Underlying disparate choices is usually some sort of common issue, and while we may not fully understand everyone’s beliefs, we can almost certainly relate to the feelings and history behind them. People respond to situations differently based on the knowledge and background they have, and no two of us are the same—so what one person sees as a return to sanity, another can see as an attack.

Often, the fierce arguments these issues incite come from a very human place of feeling confused, scared, less-than, or sad. Become a forensic listener: When someone else lashes out, what is their tone? What is their body language saying?

Try out the creative-thinking experiment of looking at the same situation from another’s point of view. Address the hurting person behind the inflammatory comment; don’t stoke the fire. As Albus Dumbledore reminds us, “Differences…are nothing at all if our aims are identical and our hearts are open.”

03. Dare to love.

When we think of “hate,” we tend to think of overt, extreme actions which result in sad and shocking news stories, but tiny actions intended to hurt contribute to and build the foundation for bigger problems.

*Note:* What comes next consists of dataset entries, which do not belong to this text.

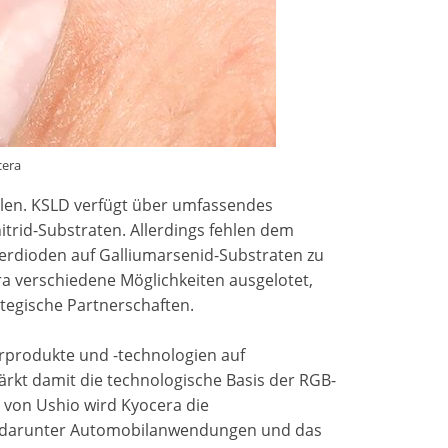
cera
len. KSLD verfügt über umfassendes
trid-Substraten. Allerdings fehlen dem
erdioden auf Galliumarsenid-Substraten zu
ra verschiedene Möglichkeiten ausgelotet,
egische Partnerschaften.
erprodukte und -technologien auf
ärkt damit die technologische Basis der RGB-
 von Ushio wird Kyocera die
n, darunter Automobilanwendungen und das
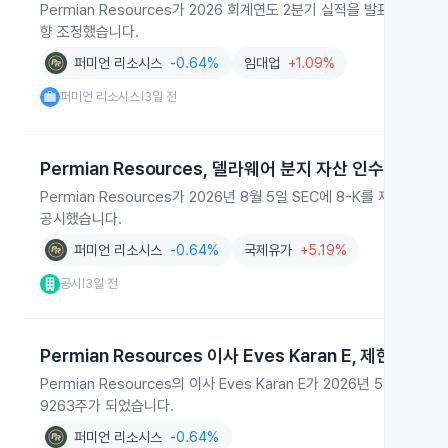
Permian Resources가 2026 회계연도 2분기 실적을 발표하
향 조정했습니다.
퍼미언 리소시스
-0.64%
임대업
+1.09%
퍼미언 리소시스
3일 전
|
Permian Resources, 델라웨어 분지 자산 인수와 실적
Permian Resources가 2026년 8월 5일 SEC에 8-K를 제출
공시했습니다.
퍼미언 리소시스
-0.64%
국제유가
+5.19%
공시
3일 전
|
Permian Resources 이사 Eves Karan E, 제한 주식
Permian Resources의 이사 Eves Karan E가 2026년 5월
9263주가 되었습니다.
퍼미언 리소시스
-0.64%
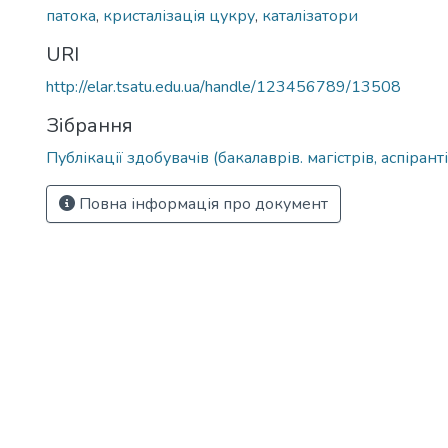
патока
,
кристалізація цукру
,
каталізатори
URI
http://elar.tsatu.edu.ua/handle/123456789/13508
Зібрання
Публікації здобувачів (бакалаврів. магістрів, аспіранті
Повна інформація про документ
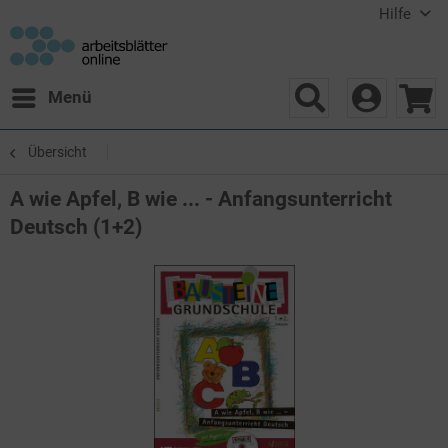
Hilfe
Menü
Übersicht
A wie Apfel, B wie ... - Anfangsunterricht
Deutsch (1+2)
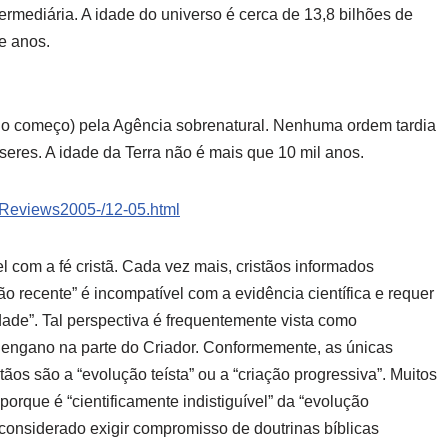
rmediária. A idade do universo é cerca de 13,8 bilhões de
de anos.
(do começo) pela Agência sobrenatural. Nenhuma ordem tardia
seres. A idade da Terra não é mais que 10 mil anos.
0Reviews2005-/12-05.html
l com a fé cristã. Cada vez mais, cristãos informados
o recente” é incompatível com a evidência científica e requer
ade”. Tal perspectiva é frequentemente vista como
ca engano na parte do Criador. Conformemente, as únicas
tãos são a “evolução teísta” ou a “criação progressiva”. Muitos
porque é “cientificamente indistiguível” da “evolução
considerado exigir compromisso de doutrinas bíblicas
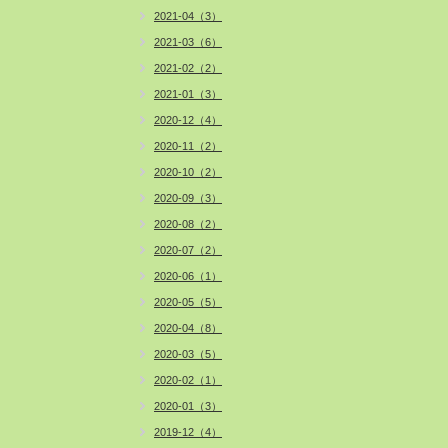
2021-04（3）
2021-03（6）
2021-02（2）
2021-01（3）
2020-12（4）
2020-11（2）
2020-10（2）
2020-09（3）
2020-08（2）
2020-07（2）
2020-06（1）
2020-05（5）
2020-04（8）
2020-03（5）
2020-02（1）
2020-01（3）
2019-12（4）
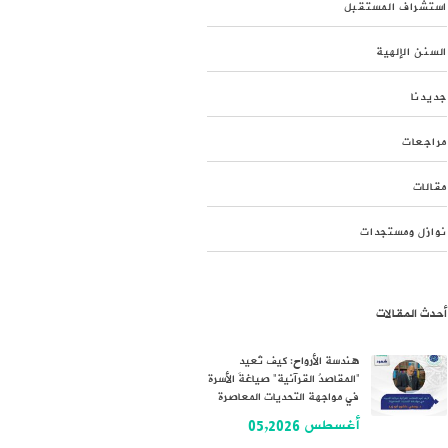
استشراف المستقبل
السنن الإلهية
جديدنا
مراجعات
مقالات
نوازل ومستجدات
أحدث المقالات
هندسة الأرواح: كيف تُعيد
“المقاصدُ القرآنية” صياغةَ الأسرة
في مواجهة التحديات المعاصرة
أغسطس 05,2026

These can be as small as willful misunderstanding, sarcasm gone too far, or a caustic silence. An eye-roll is not violent, but it’s not an act of love.

Furthermore, the little barbs we throw out into the world aimed at other people land twice. Each time we intentionally tear down someone else, even in miniscule ways, we chip away at ourselves. Cultivating a negative mindset hurts you as much as it hurts those around you.

So go out of your way to be thoughtful instead. Take over washing dishes; express genuine interest in your cousin’s new job; smile.

After: Transition from the living room to the living world.

After we’ve all packed away our holiday decorations, let’s remember to keep up the relationships we nurtured. Send a few follow-up texts—it can feel weird to reach out, but it will make the recipient’s day.

If you and your family are in a good place, take a minute to be grateful for that. Fill yourself up with peace from your time with them, take a deep breath, and go out into the world and pay that calmness forward.

Extending your goodwill past the holidays and outside the home can be as simple as trying not to scowl every time you see a bumper sticker advertising an issue you don’t support. (At the very least, your facial muscles will thank you.) Or we can reach out in larger ways: by volunteering, by connecting to our communities, by cultivating a learning mind when it comes to people of differing beliefs and backgrounds.

For now, wish everyone a happy holiday season—and mean it. We all need one.